In writing this book, I do not seek to provide a comprehensive and systematic overview of the field of evolutionary cognition. Readers may find such reviews in other, more technical books.3 Instead, I will pick and choose from among many discoveries, species, and scientists, so as to convey the excitement of the past twenty years. My own specialty is primate behavior and cognition, an area that has greatly affected others as it has been at the forefront of discovery. Having been part of this field since the 1970s, I have known many of the players firsthand—human as well as animal—which allows me to add a personal touch. There is plenty of history to dwell on. The growth of this field has been an adventure—some would say, a roller-coaster ride—but it remains endlessly fascinating, since behavior is, as the Austrian ethologist Konrad Lorenz put it, the liveliest aspect of all that lives.
1 MAGIC WELLS
What we observe is not nature in itself, but nature exposed to our method of questioning.
—Werner Heisenberg (1958)1
On Becoming a Bug
Opening his eyes, Gregor Samsa woke up inside the body of an unspecified animal. Equipped with a hard exoskeleton, the “horrible vermin” hid under the sofa, crawled up and down walls and ceilings, and loved rotten food. Poor Gregor’s transformation inconvenienced and disgusted his family to the point that his death came as a relief.
Franz Kafka’s Metamorphosis, published in 1915, was an odd opening salvo for a less anthropocentric century. Having selected a repulsive creature for metaphorical effect, the author forced us from the very first page to imagine what it is like to be a bug. At around the same time, Jakob von Uexküll, a German biologist, drew attention to the animal point of view, calling it its Umwelt. To illustrate this new concept (German for the “surrounding world”), Uexküll took us on a stroll through various worlds. Each organism senses the environment in its own way, he said. The eyeless tick climbs onto a grass stem to await the smell of butyric acid emanating from mammalian skin.
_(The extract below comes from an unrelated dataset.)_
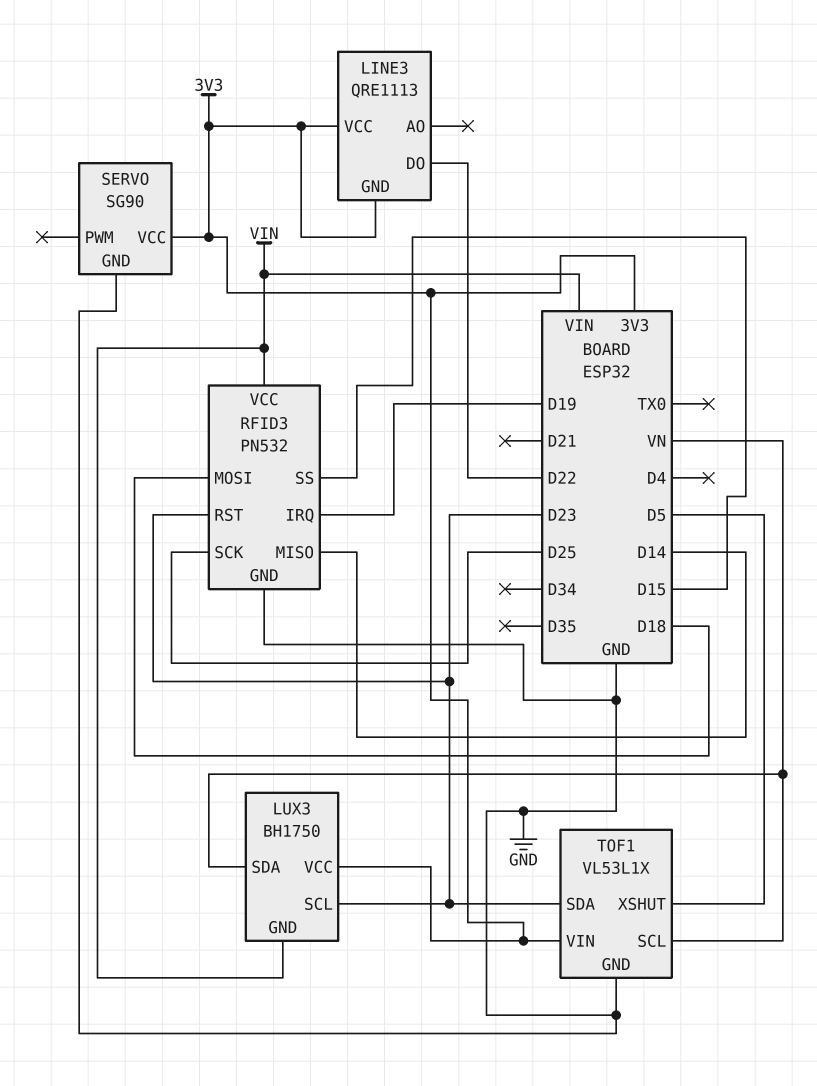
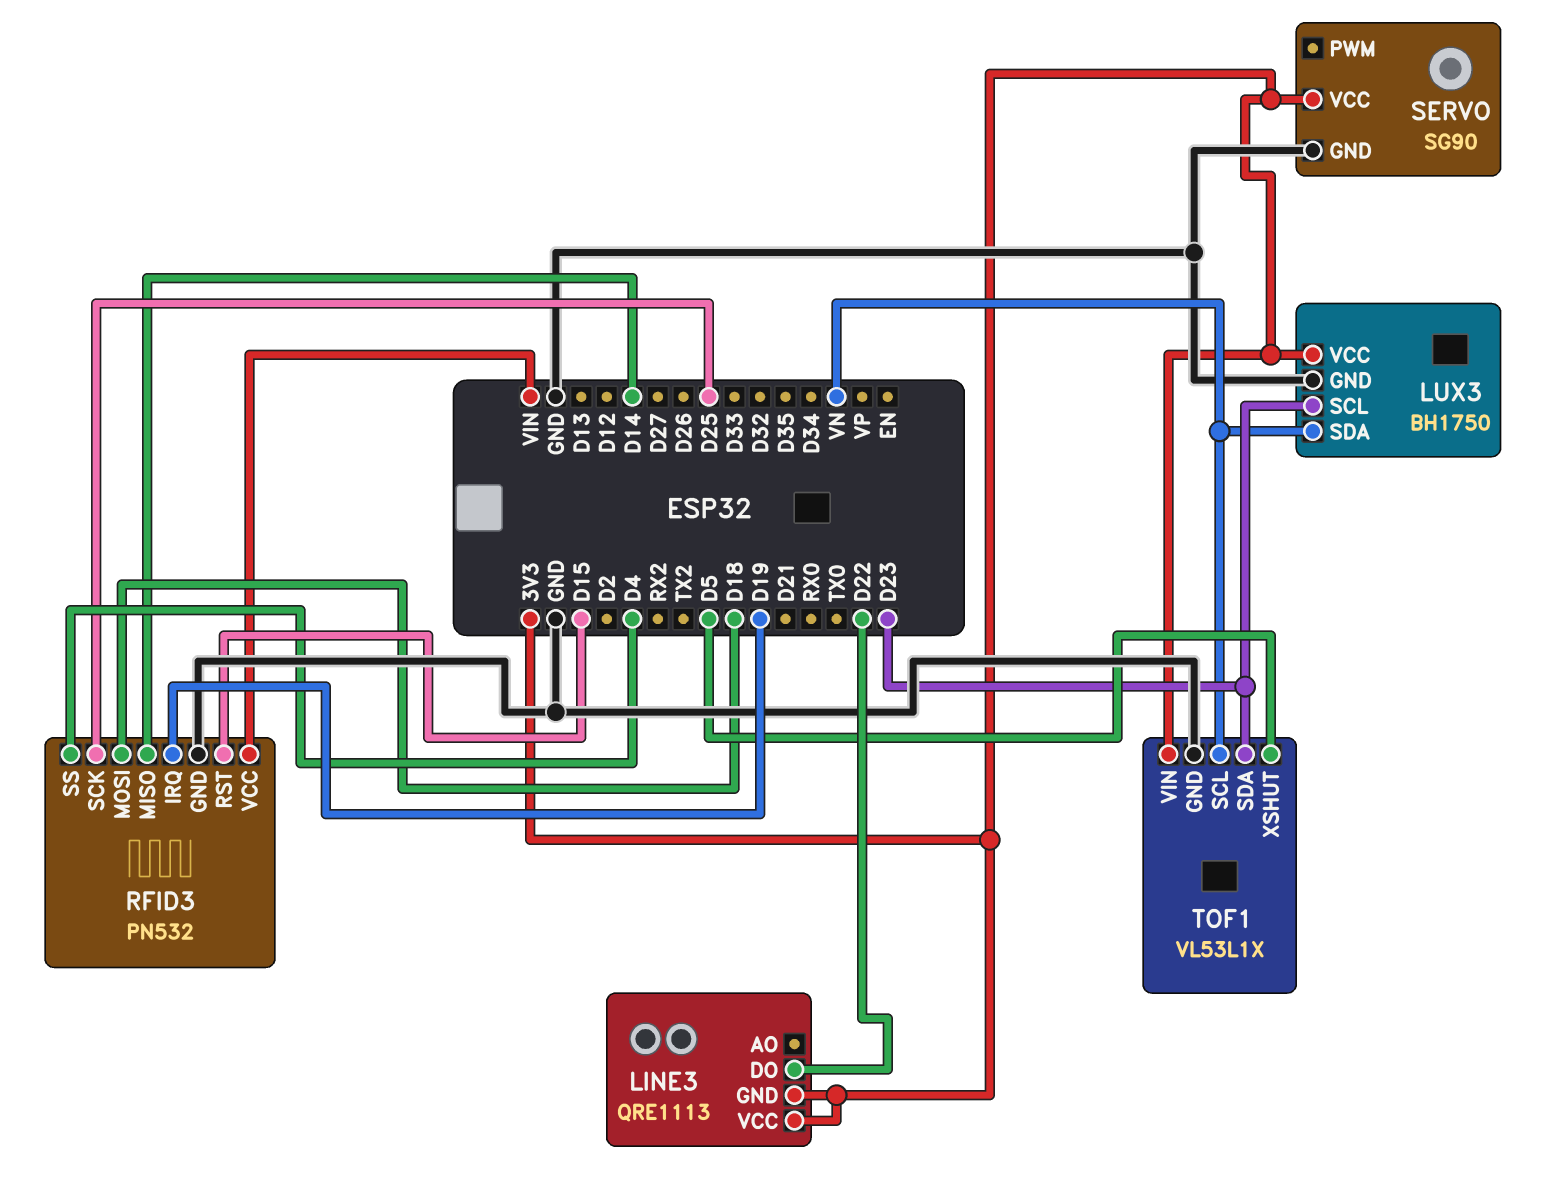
LUX3 pin GND: VIN -> GND
RFID3 pin RST: D23 -> D15
RFID3 pin SS: D15 -> D4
Since experiments have shown that this arachnid can go for eighteen years without food, the tick has ample time to meet a mammal, drop onto her victim, and gorge herself on warm blood. Afterward she is ready to lay her eggs and die. Can we understand the tick’s Umwelt? It seems incredibly impoverished compared to ours, but Uexküll saw its simplicity as a strength: her goal is well defined, and she encounters few distractions.